Griffin Burns: I’m not surprised, I think it’s a very appealing genre of acting. I think the community is more welcoming than on-camera acting, so you can get celebrities that want to get involved in it. YouTubers, VTubers, like there’s a lot of people that want to get involved now. I’m excited because I feel like it’s hyped up our industry and made it more credible. People, I think more than ever, are actually aware of what a voice actor is. I think growing up I had no idea. I just assumed it was like “oh Howie Mandel, Bobby’s World, he’s a celebrity”. You know, you just assume these people are on-camera talent, I don’t know. You just don’t think about it. I think I answered your question (laughs). I’m a little sleepy.

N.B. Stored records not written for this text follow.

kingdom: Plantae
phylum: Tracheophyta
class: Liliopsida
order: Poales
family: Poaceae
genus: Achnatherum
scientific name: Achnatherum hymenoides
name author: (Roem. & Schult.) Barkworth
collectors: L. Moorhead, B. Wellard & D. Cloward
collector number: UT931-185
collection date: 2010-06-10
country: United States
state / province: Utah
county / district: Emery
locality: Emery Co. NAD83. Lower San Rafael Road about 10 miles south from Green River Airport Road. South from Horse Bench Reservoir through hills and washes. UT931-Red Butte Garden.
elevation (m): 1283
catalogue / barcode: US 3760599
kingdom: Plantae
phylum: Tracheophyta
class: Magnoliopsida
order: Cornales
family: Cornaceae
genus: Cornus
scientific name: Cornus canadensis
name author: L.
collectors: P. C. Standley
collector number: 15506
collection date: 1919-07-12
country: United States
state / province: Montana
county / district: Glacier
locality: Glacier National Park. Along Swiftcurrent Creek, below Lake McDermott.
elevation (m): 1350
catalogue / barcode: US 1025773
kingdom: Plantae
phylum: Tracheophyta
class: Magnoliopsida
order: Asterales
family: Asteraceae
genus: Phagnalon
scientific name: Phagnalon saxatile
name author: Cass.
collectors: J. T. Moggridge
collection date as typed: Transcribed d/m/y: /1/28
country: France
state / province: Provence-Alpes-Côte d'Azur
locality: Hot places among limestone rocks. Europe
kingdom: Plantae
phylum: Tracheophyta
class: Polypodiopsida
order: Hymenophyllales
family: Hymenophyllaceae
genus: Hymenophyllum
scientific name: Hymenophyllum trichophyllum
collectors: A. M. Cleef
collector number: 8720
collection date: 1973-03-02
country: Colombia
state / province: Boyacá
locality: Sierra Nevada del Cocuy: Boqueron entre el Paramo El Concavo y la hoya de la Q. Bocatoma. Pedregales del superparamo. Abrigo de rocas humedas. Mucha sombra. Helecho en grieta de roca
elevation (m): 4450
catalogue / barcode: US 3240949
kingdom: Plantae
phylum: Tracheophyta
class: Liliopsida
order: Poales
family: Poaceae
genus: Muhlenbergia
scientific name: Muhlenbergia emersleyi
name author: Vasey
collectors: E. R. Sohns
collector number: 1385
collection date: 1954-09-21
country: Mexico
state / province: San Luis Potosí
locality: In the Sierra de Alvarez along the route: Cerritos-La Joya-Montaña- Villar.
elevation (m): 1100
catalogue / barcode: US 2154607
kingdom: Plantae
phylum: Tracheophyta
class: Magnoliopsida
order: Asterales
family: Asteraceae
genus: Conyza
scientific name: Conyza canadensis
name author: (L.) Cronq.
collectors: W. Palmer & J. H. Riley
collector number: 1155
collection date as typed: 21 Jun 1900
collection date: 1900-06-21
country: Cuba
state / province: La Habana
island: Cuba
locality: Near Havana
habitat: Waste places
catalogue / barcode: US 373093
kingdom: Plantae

AH: What is the strangest, most unexpected thing to ever happen to you in the recording booth?

Griffin Burns: I was doing a Six Flags Coca-Cola commercial and I was supposed to be acting like I was riding a rollercoaster. And I got really into it and flipped over my chair, and broke this thing behind me. It was like a baffle for sound, and I broke the wheel off of it. The engineer, I had no idea he was the owner of the studio, and he came rushing in. He said “uh, you okay in there?” I said “I think I broke your thing back here.” He said “…wow you were really into that” (laughs).

AZR: What is one of the most challenging things you’ve had to overcome as a voice actor to portray a character the way you wanted to portray it?

Griffin Burns: Most challenging… I’ll just talk about something as of late, because that’s what I can remember. I did the role of Metropoliman [from Platinum End] recently and I don’t usually play a lower toned voice. I’m typically a protag character. Higher range or even younger, you know. So this guy, Metropoliman, he had like this sort of heroic voice and I felt like it was hard to sustain at times and continually match it. So that was a recent challenge.